More on human rights abuses in Communist China: Guo Yuetong has been arrested and jailed twice in the last four years; she is six years old (Epoch Times). The cadres are taking aim at "unhealthy" karaoke music (CBC). In response to worldwide criticism over their high level of executions, the Communists "are gradually moving toward what they say is a more discreet way of killing its prisoners: execution vans" (Asia Times). A Communist court's response to a citizen who tried to take his own life was as follows (Epoch Times): "Your attempted suicide in the Jinshui River disgraced the nation. If you wish to die, why don't you just hang yourself in the privacy of your own home?"

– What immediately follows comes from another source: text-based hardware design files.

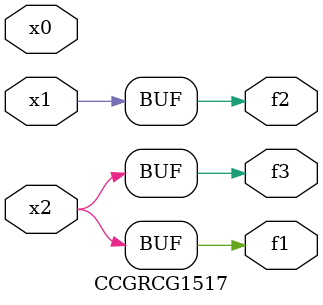
<source format=v>
module CCGRCG1517(
	input x0, x1, x2,
	output f1, f2, f3
);
	assign f1 = x2;
	assign f2 = x1;
	assign f3 = x2;
endmodule

</source>
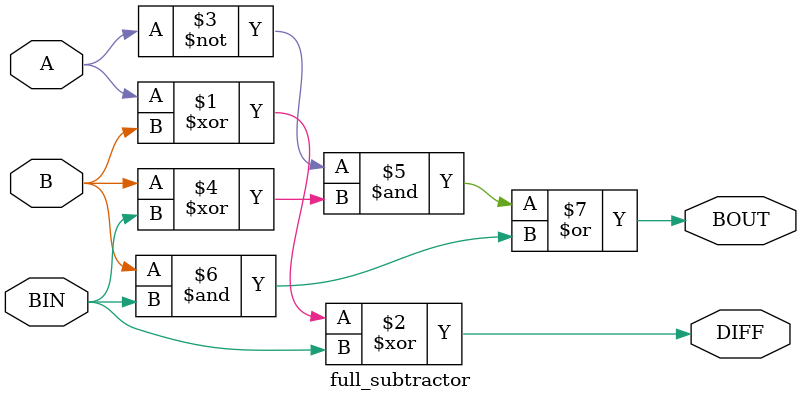
<source format=v>
`timescale 1ns / 1ps

module full_subtractor(
    input A,
    input B,
    input BIN,
    output DIFF,
    output BOUT
    );
    assign DIFF = A ^ B ^ BIN;
    assign BOUT = ~A & (B^BIN) | B & BIN;
endmodule

</source>
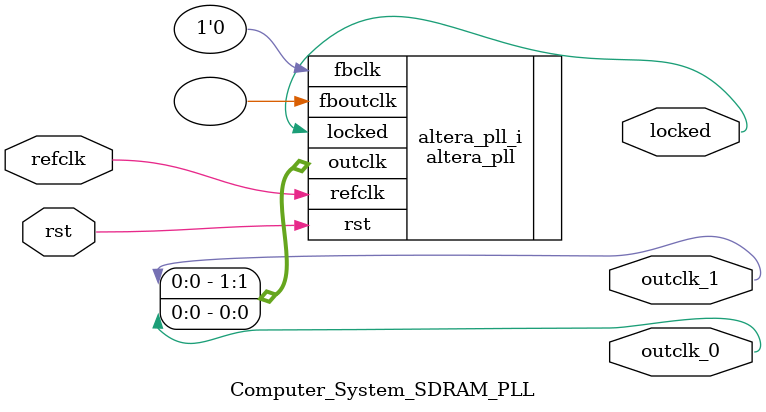
<source format=v>
`timescale 1ns/10ps
module  Computer_System_SDRAM_PLL(

	// interface 'refclk'
	input wire refclk,

	// interface 'reset'
	input wire rst,

	// interface 'outclk0'
	output wire outclk_0,

	// interface 'outclk1'
	output wire outclk_1,

	// interface 'locked'
	output wire locked
);

	altera_pll #(
		.fractional_vco_multiplier("false"),
		.reference_clock_frequency("100.0 MHz"),
		.operation_mode("direct"),
		.number_of_clocks(2),
		.output_clock_frequency0("143.000000 MHz"),
		.phase_shift0("0 ps"),
		.duty_cycle0(50),
		.output_clock_frequency1("143.000000 MHz"),
		.phase_shift1("5944 ps"),
		.duty_cycle1(50),
		.output_clock_frequency2("0 MHz"),
		.phase_shift2("0 ps"),
		.duty_cycle2(50),
		.output_clock_frequency3("0 MHz"),
		.phase_shift3("0 ps"),
		.duty_cycle3(50),
		.output_clock_frequency4("0 MHz"),
		.phase_shift4("0 ps"),
		.duty_cycle4(50),
		.output_clock_frequency5("0 MHz"),
		.phase_shift5("0 ps"),
		.duty_cycle5(50),
		.output_clock_frequency6("0 MHz"),
		.phase_shift6("0 ps"),
		.duty_cycle6(50),
		.output_clock_frequency7("0 MHz"),
		.phase_shift7("0 ps"),
		.duty_cycle7(50),
		.output_clock_frequency8("0 MHz"),
		.phase_shift8("0 ps"),
		.duty_cycle8(50),
		.output_clock_frequency9("0 MHz"),
		.phase_shift9("0 ps"),
		.duty_cycle9(50),
		.output_clock_frequency10("0 MHz"),
		.phase_shift10("0 ps"),
		.duty_cycle10(50),
		.output_clock_frequency11("0 MHz"),
		.phase_shift11("0 ps"),
		.duty_cycle11(50),
		.output_clock_frequency12("0 MHz"),
		.phase_shift12("0 ps"),
		.duty_cycle12(50),
		.output_clock_frequency13("0 MHz"),
		.phase_shift13("0 ps"),
		.duty_cycle13(50),
		.output_clock_frequency14("0 MHz"),
		.phase_shift14("0 ps"),
		.duty_cycle14(50),
		.output_clock_frequency15("0 MHz"),
		.phase_shift15("0 ps"),
		.duty_cycle15(50),
		.output_clock_frequency16("0 MHz"),
		.phase_shift16("0 ps"),
		.duty_cycle16(50),
		.output_clock_frequency17("0 MHz"),
		.phase_shift17("0 ps"),
		.duty_cycle17(50),
		.pll_type("General"),
		.pll_subtype("General")
	) altera_pll_i (
		.rst	(rst),
		.outclk	({outclk_1, outclk_0}),
		.locked	(locked),
		.fboutclk	( ),
		.fbclk	(1'b0),
		.refclk	(refclk)
	);
endmodule


</source>
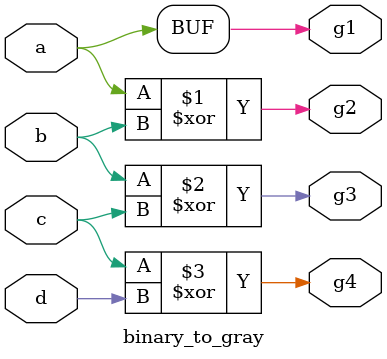
<source format=v>
`timescale 1ns / 1ps
module binary_to_gray(a,b,c,d,g1,g2,g3,g4);
input a,b,c,d;
output g1,g2,g3,g4;
assign g1 = a;
assign g2 = a^b;
assign g3 = b^c;
assign g4 = c^d;
endmodule

</source>
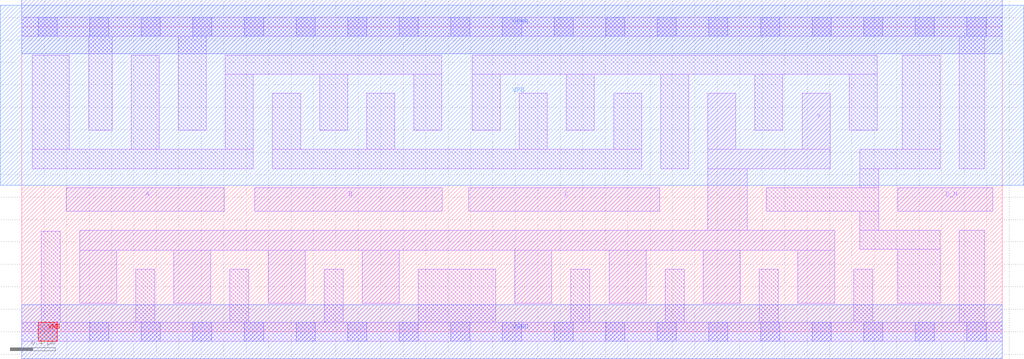
<source format=lef>
# Copyright 2020 The SkyWater PDK Authors
#
# Licensed under the Apache License, Version 2.0 (the "License");
# you may not use this file except in compliance with the License.
# You may obtain a copy of the License at
#
#     https://www.apache.org/licenses/LICENSE-2.0
#
# Unless required by applicable law or agreed to in writing, software
# distributed under the License is distributed on an "AS IS" BASIS,
# WITHOUT WARRANTIES OR CONDITIONS OF ANY KIND, either express or implied.
# See the License for the specific language governing permissions and
# limitations under the License.
#
# SPDX-License-Identifier: Apache-2.0

VERSION 5.7 ;
  NOWIREEXTENSIONATPIN ON ;
  DIVIDERCHAR "/" ;
  BUSBITCHARS "[]" ;
MACRO sky130_fd_sc_hd__nor4b_4
  CLASS CORE ;
  FOREIGN sky130_fd_sc_hd__nor4b_4 ;
  ORIGIN  0.000000  0.000000 ;
  SIZE  8.740000 BY  2.720000 ;
  SYMMETRY X Y R90 ;
  SITE unithd ;
  PIN A
    ANTENNAGATEAREA  0.990000 ;
    DIRECTION INPUT ;
    USE SIGNAL ;
    PORT
      LAYER li1 ;
        RECT 0.395000 1.075000 1.805000 1.285000 ;
    END
  END A
  PIN B
    ANTENNAGATEAREA  0.990000 ;
    DIRECTION INPUT ;
    USE SIGNAL ;
    PORT
      LAYER li1 ;
        RECT 2.075000 1.075000 3.750000 1.285000 ;
    END
  END B
  PIN C
    ANTENNAGATEAREA  0.990000 ;
    DIRECTION INPUT ;
    USE SIGNAL ;
    PORT
      LAYER li1 ;
        RECT 3.985000 1.075000 5.685000 1.285000 ;
    END
  END C
  PIN D_N
    ANTENNAGATEAREA  0.247500 ;
    DIRECTION INPUT ;
    USE SIGNAL ;
    PORT
      LAYER li1 ;
        RECT 7.810000 1.075000 8.655000 1.285000 ;
    END
  END D_N
  PIN VNB
    PORT
      LAYER pwell ;
        RECT 0.145000 -0.085000 0.315000 0.085000 ;
    END
  END VNB
  PIN VPB
    PORT
      LAYER nwell ;
        RECT -0.190000 1.305000 8.930000 2.910000 ;
    END
  END VPB
  PIN Y
    ANTENNADIFFAREA  1.944000 ;
    DIRECTION OUTPUT ;
    USE SIGNAL ;
    PORT
      LAYER li1 ;
        RECT 0.515000 0.255000 0.845000 0.725000 ;
        RECT 0.515000 0.725000 7.245000 0.905000 ;
        RECT 1.355000 0.255000 1.685000 0.725000 ;
        RECT 2.195000 0.255000 2.525000 0.725000 ;
        RECT 3.035000 0.255000 3.365000 0.725000 ;
        RECT 4.395000 0.255000 4.725000 0.725000 ;
        RECT 5.235000 0.255000 5.565000 0.725000 ;
        RECT 6.075000 0.255000 6.405000 0.725000 ;
        RECT 6.115000 0.905000 6.465000 1.455000 ;
        RECT 6.115000 1.455000 7.205000 1.625000 ;
        RECT 6.115000 1.625000 6.365000 2.125000 ;
        RECT 6.915000 0.255000 7.245000 0.725000 ;
        RECT 6.955000 1.625000 7.205000 2.125000 ;
    END
  END Y
  PIN VGND
    DIRECTION INOUT ;
    SHAPE ABUTMENT ;
    USE GROUND ;
    PORT
      LAYER met1 ;
        RECT 0.000000 -0.240000 8.740000 0.240000 ;
    END
  END VGND
  PIN VPWR
    DIRECTION INOUT ;
    SHAPE ABUTMENT ;
    USE POWER ;
    PORT
      LAYER met1 ;
        RECT 0.000000 2.480000 8.740000 2.960000 ;
    END
  END VPWR
  OBS
    LAYER li1 ;
      RECT 0.000000 -0.085000 8.740000 0.085000 ;
      RECT 0.000000  2.635000 8.740000 2.805000 ;
      RECT 0.095000  1.455000 2.065000 1.625000 ;
      RECT 0.095000  1.625000 0.425000 2.465000 ;
      RECT 0.175000  0.085000 0.345000 0.895000 ;
      RECT 0.595000  1.795000 0.805000 2.635000 ;
      RECT 0.975000  1.625000 1.225000 2.465000 ;
      RECT 1.015000  0.085000 1.185000 0.555000 ;
      RECT 1.395000  1.795000 1.645000 2.635000 ;
      RECT 1.815000  1.625000 2.065000 2.295000 ;
      RECT 1.815000  2.295000 3.745000 2.465000 ;
      RECT 1.855000  0.085000 2.025000 0.555000 ;
      RECT 2.235000  1.455000 5.525000 1.625000 ;
      RECT 2.235000  1.625000 2.485000 2.125000 ;
      RECT 2.655000  1.795000 2.905000 2.295000 ;
      RECT 2.695000  0.085000 2.865000 0.555000 ;
      RECT 3.075000  1.625000 3.325000 2.125000 ;
      RECT 3.495000  1.795000 3.745000 2.295000 ;
      RECT 3.535000  0.085000 4.225000 0.555000 ;
      RECT 4.015000  1.795000 4.265000 2.295000 ;
      RECT 4.015000  2.295000 7.625000 2.465000 ;
      RECT 4.435000  1.625000 4.685000 2.125000 ;
      RECT 4.855000  1.795000 5.105000 2.295000 ;
      RECT 4.895000  0.085000 5.065000 0.555000 ;
      RECT 5.275000  1.625000 5.525000 2.125000 ;
      RECT 5.695000  1.455000 5.945000 2.295000 ;
      RECT 5.735000  0.085000 5.905000 0.555000 ;
      RECT 6.535000  1.795000 6.785000 2.295000 ;
      RECT 6.575000  0.085000 6.745000 0.555000 ;
      RECT 6.635000  1.075000 7.640000 1.285000 ;
      RECT 7.375000  1.795000 7.625000 2.295000 ;
      RECT 7.415000  0.085000 7.585000 0.555000 ;
      RECT 7.470000  0.735000 8.185000 0.905000 ;
      RECT 7.470000  0.905000 7.640000 1.075000 ;
      RECT 7.470000  1.285000 7.640000 1.455000 ;
      RECT 7.470000  1.455000 8.185000 1.625000 ;
      RECT 7.810000  0.255000 8.185000 0.735000 ;
      RECT 7.850000  1.625000 8.185000 2.465000 ;
      RECT 8.355000  0.085000 8.585000 0.905000 ;
      RECT 8.355000  1.455000 8.585000 2.635000 ;
    LAYER mcon ;
      RECT 0.145000 -0.085000 0.315000 0.085000 ;
      RECT 0.145000  2.635000 0.315000 2.805000 ;
      RECT 0.605000 -0.085000 0.775000 0.085000 ;
      RECT 0.605000  2.635000 0.775000 2.805000 ;
      RECT 1.065000 -0.085000 1.235000 0.085000 ;
      RECT 1.065000  2.635000 1.235000 2.805000 ;
      RECT 1.525000 -0.085000 1.695000 0.085000 ;
      RECT 1.525000  2.635000 1.695000 2.805000 ;
      RECT 1.985000 -0.085000 2.155000 0.085000 ;
      RECT 1.985000  2.635000 2.155000 2.805000 ;
      RECT 2.445000 -0.085000 2.615000 0.085000 ;
      RECT 2.445000  2.635000 2.615000 2.805000 ;
      RECT 2.905000 -0.085000 3.075000 0.085000 ;
      RECT 2.905000  2.635000 3.075000 2.805000 ;
      RECT 3.365000 -0.085000 3.535000 0.085000 ;
      RECT 3.365000  2.635000 3.535000 2.805000 ;
      RECT 3.825000 -0.085000 3.995000 0.085000 ;
      RECT 3.825000  2.635000 3.995000 2.805000 ;
      RECT 4.285000 -0.085000 4.455000 0.085000 ;
      RECT 4.285000  2.635000 4.455000 2.805000 ;
      RECT 4.745000 -0.085000 4.915000 0.085000 ;
      RECT 4.745000  2.635000 4.915000 2.805000 ;
      RECT 5.205000 -0.085000 5.375000 0.085000 ;
      RECT 5.205000  2.635000 5.375000 2.805000 ;
      RECT 5.665000 -0.085000 5.835000 0.085000 ;
      RECT 5.665000  2.635000 5.835000 2.805000 ;
      RECT 6.125000 -0.085000 6.295000 0.085000 ;
      RECT 6.125000  2.635000 6.295000 2.805000 ;
      RECT 6.585000 -0.085000 6.755000 0.085000 ;
      RECT 6.585000  2.635000 6.755000 2.805000 ;
      RECT 7.045000 -0.085000 7.215000 0.085000 ;
      RECT 7.045000  2.635000 7.215000 2.805000 ;
      RECT 7.505000 -0.085000 7.675000 0.085000 ;
      RECT 7.505000  2.635000 7.675000 2.805000 ;
      RECT 7.965000 -0.085000 8.135000 0.085000 ;
      RECT 7.965000  2.635000 8.135000 2.805000 ;
      RECT 8.425000 -0.085000 8.595000 0.085000 ;
      RECT 8.425000  2.635000 8.595000 2.805000 ;
  END
END sky130_fd_sc_hd__nor4b_4
END LIBRARY

</source>
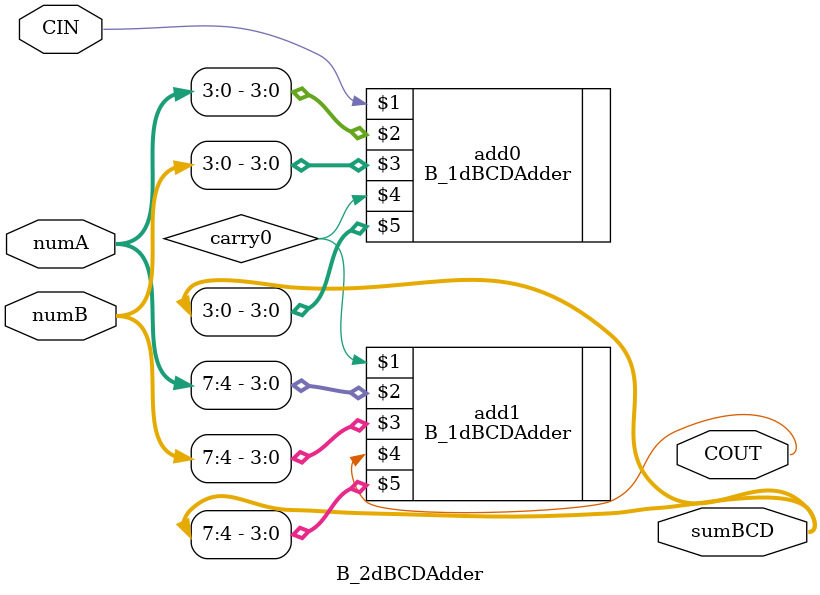
<source format=v>
module B_2dBCDAdder(
		input CIN,
		input [7:0]numA,
		input [7:0]numB,
		output COUT,
		output [7:0]sumBCD
);
	wire carry0;
	B_1dBCDAdder add0( CIN, numA[3:0], numB[3:0], carry0, sumBCD[3:0]);
	B_1dBCDAdder add1(carry0, numA[7:4], numB[7:4], COUT, sumBCD[7:4]);
endmodule

</source>
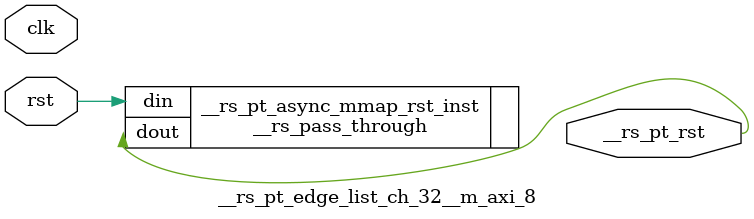
<source format=v>
`timescale 1 ns / 1 ps
/**   Generated by RapidStream   **/
module __rs_pt_edge_list_ch_32__m_axi_8 #(
    parameter BufferSize         = 32,
    parameter BufferSizeLog      = 5,
    parameter AddrWidth          = 64,
    parameter AxiSideAddrWidth   = 64,
    parameter DataWidth          = 512,
    parameter DataWidthBytesLog  = 6,
    parameter WaitTimeWidth      = 4,
    parameter BurstLenWidth      = 8,
    parameter EnableReadChannel  = 1,
    parameter EnableWriteChannel = 1,
    parameter MaxWaitTime        = 3,
    parameter MaxBurstLen        = 15
) (
    output wire __rs_pt_rst,
    input wire  clk,
    input wire  rst
);




__rs_pass_through #(
    .WIDTH (1)
) __rs_pt_async_mmap_rst_inst /**   Generated by RapidStream   **/ (
    .din  (rst),
    .dout (__rs_pt_rst)
);

endmodule  // __rs_pt_edge_list_ch_32__m_axi_8
</source>
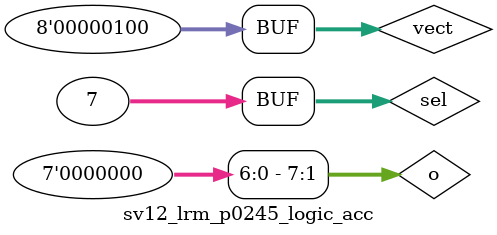
<source format=sv>

module sv12_lrm_p0245_logic_acc;
  logic [15:0] acc1;
  logic [2:17] acc2;
  logic [7:0] vect;
  
  logic [7:0] mem_name[0:1023];
  logic [7:0] twod_array[0:255][0:255];
  wire threed_array[0:255][0:255][0:7];
  int sel=7;
  logic [7:0] o;

  initial begin
    vect = 4;  // fills vect with the pattern 00000100
               // msb is bit 7, lsb is bit 0

    o = twod_array[14][1][3:0]  ;  // access lower 4 bits of word
    o = twod_array[1][3][6]     ;  // access bit 6 of word
    o = twod_array[1][3][sel]   ;  // use variable bit-select

  end

endmodule : sv12_lrm_p0245_logic_acc

</source>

Did provincial cadres try to hide storm deaths? That was the question asked by numerous reporters (including the BBC) when the number of reported deaths from Tropical Storm Bilis more than doubled "after journalists visited the town of Pingshi and found that the initial death toll had been too low."

Communists double military pay: Beginning this month, Communist China's soldiers will earn twice as much as they did earlier, "the largest wage raise in the history of the Chinese Communist Party" (Epoch Times).

Millions of peasants will suffer land seizures: The Communists themselves are admitting that "15 million farmers in China are expected to lose their land" (Washington Post, second item) between now and 2011. Of course, the Communists put the blame on "urbanization," rather than their lust for land and corrupt profits.